In our study, the mean equivalent chlorpromazine dose of the administered antipsychotics was 389mg/day. Among antipsychotic users, only three patients were given benzodiazepines as an adjuvant. American Academy of Obstetrics and Gynecology recommends administering only one type of drug at a sufficient dose, to pregnant psychiatric patients, as far as possible (13). Taking into account that the optimal antipsychotic dose of chlorpromazine is 300-600mg (9), the mean applied dose of antipsychotics appears to be reasonable, in our study. Besides, the relatively low number of patients (three) who needed additional medications and lack of patients who were under dual antipsychotic treatment reveal that the general principles have substantially been followed by our clinic for antipsychotic treatment of pregnant patients.
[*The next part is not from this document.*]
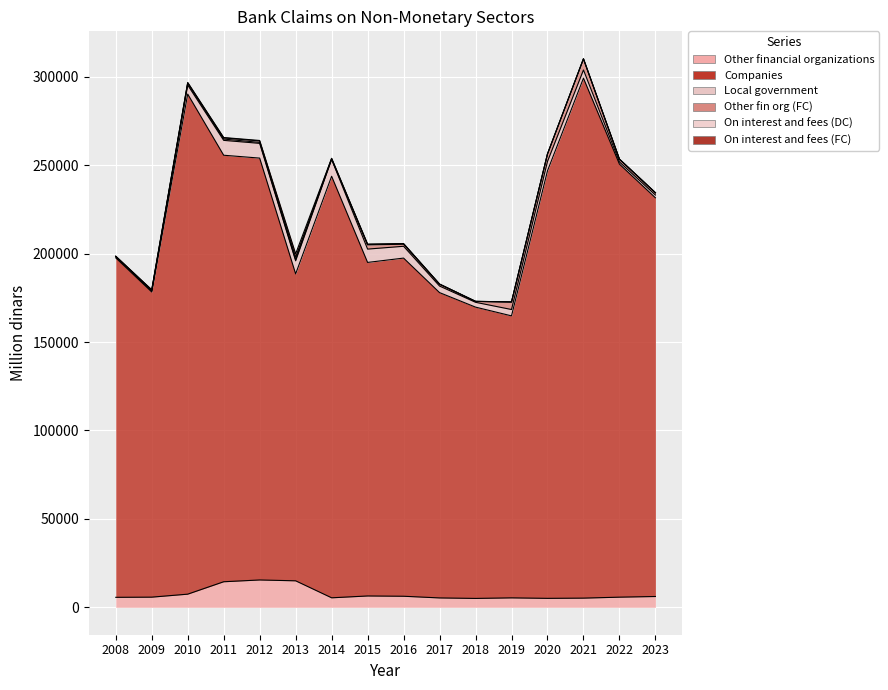

Read the Companies value at 2016.

191223.2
Haloperidol is the most frequently used antipsychotic in pregnant patients. In two Turkish studies that are similar to ours, haloperidol is reported to be the most frequently used antipsychotic (7,8). Clinicians are known to prefer the most experienced drug to cope with the obscurity of teratogenicity, as far as possible. Hence, the wide use of haloperidol is an expected situation.
According to the searched records, 3 mood disorder cases (two bipolar manic and one major depression) and two psychotic disorder patients (5 in total), received electro-convulsive treatment (6-10 session – ECT), ECT was applied in all patients as they are on pharmacotherapy and none of the cases needed additional medication. Four patients out of 5 were immobilized during ECT. ECT was indicated due to lack of efficacy of pharmacotherapy. When compared with other studies (7,8), in our clinics, the number of ECTs is relatively low and ECT has practically been preferred only for deleteriously progressing cases.
The relatively long duration of hospitalization of five immobilized patients who had quitted using their medication for being pregnant demonstrates the importance of controlled use of psychotropic agents in pregnancy for the health of the mother and the baby.
The remarkable ratio of deliveries (26%), which happened during the hospitalization in our clinics and lack of medically complicated babies, show that the psychiatry services, beyond treatment of psychiatric illnesses, could serve as a secure place expected mothers and babies prenatally.